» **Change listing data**
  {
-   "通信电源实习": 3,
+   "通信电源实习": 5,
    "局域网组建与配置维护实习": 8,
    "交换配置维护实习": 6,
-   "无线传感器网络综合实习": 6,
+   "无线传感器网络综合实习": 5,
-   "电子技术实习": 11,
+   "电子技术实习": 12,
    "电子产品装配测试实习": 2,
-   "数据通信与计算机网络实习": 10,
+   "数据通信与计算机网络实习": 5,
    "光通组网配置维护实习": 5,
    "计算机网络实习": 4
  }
* * *
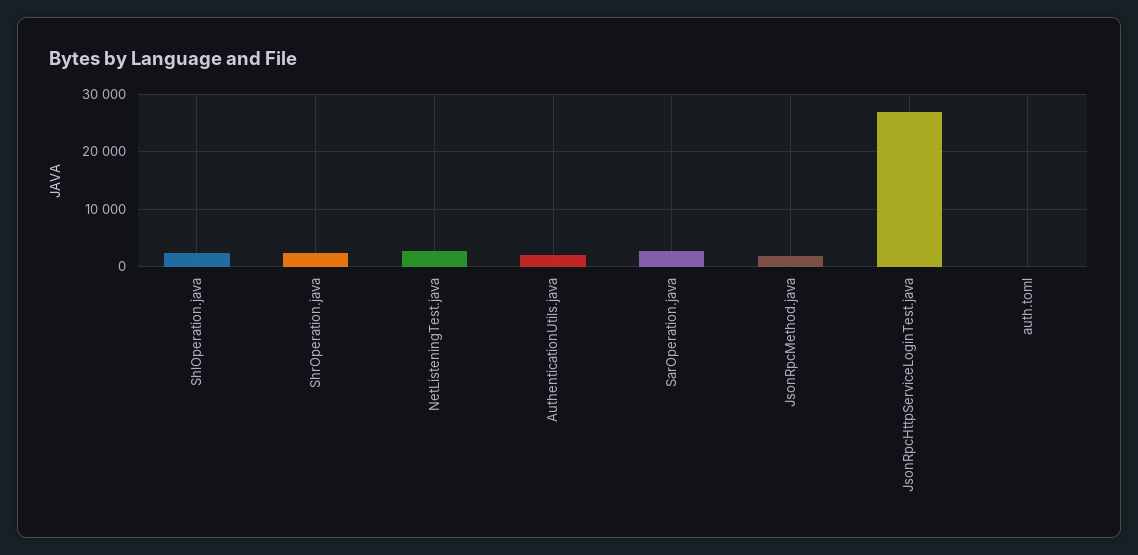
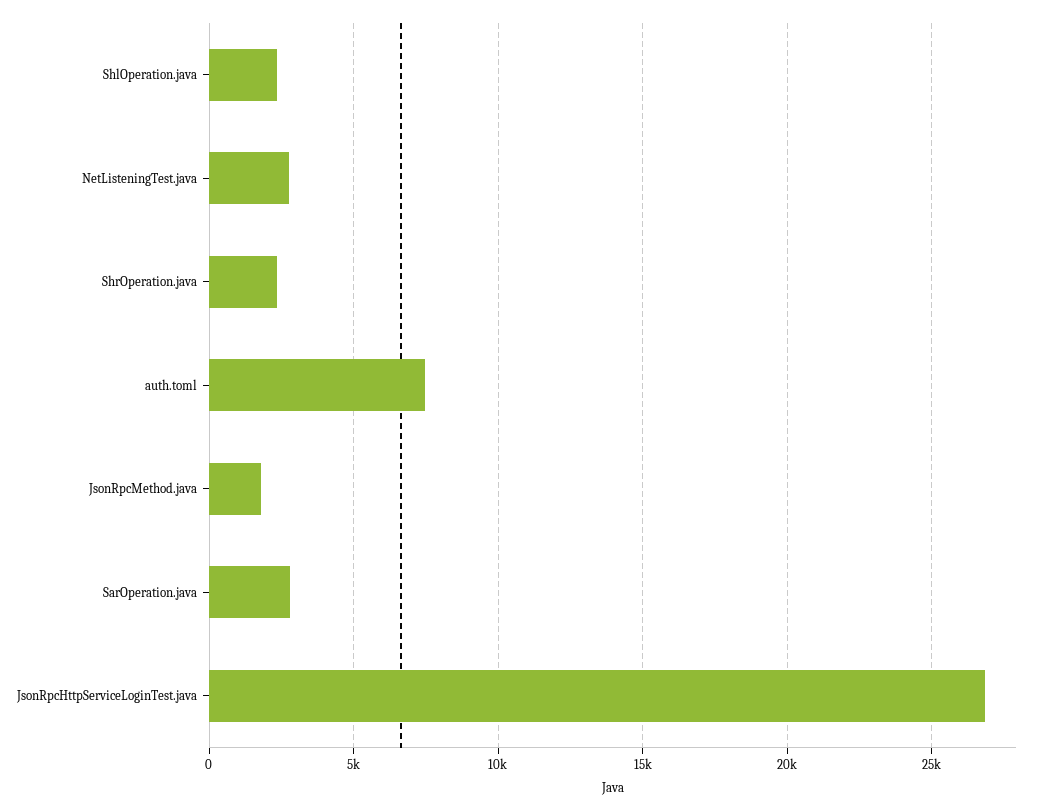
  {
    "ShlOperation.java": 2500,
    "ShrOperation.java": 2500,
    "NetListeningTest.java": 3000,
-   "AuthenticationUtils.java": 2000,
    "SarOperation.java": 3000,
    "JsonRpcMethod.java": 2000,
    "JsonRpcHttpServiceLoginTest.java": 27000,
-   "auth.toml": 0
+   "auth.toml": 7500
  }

» **GOAL OF THE EXERCISE**
Once the lines above that include "java" are counted, report the number and nothing else.

» **TASK RESPONSE**
7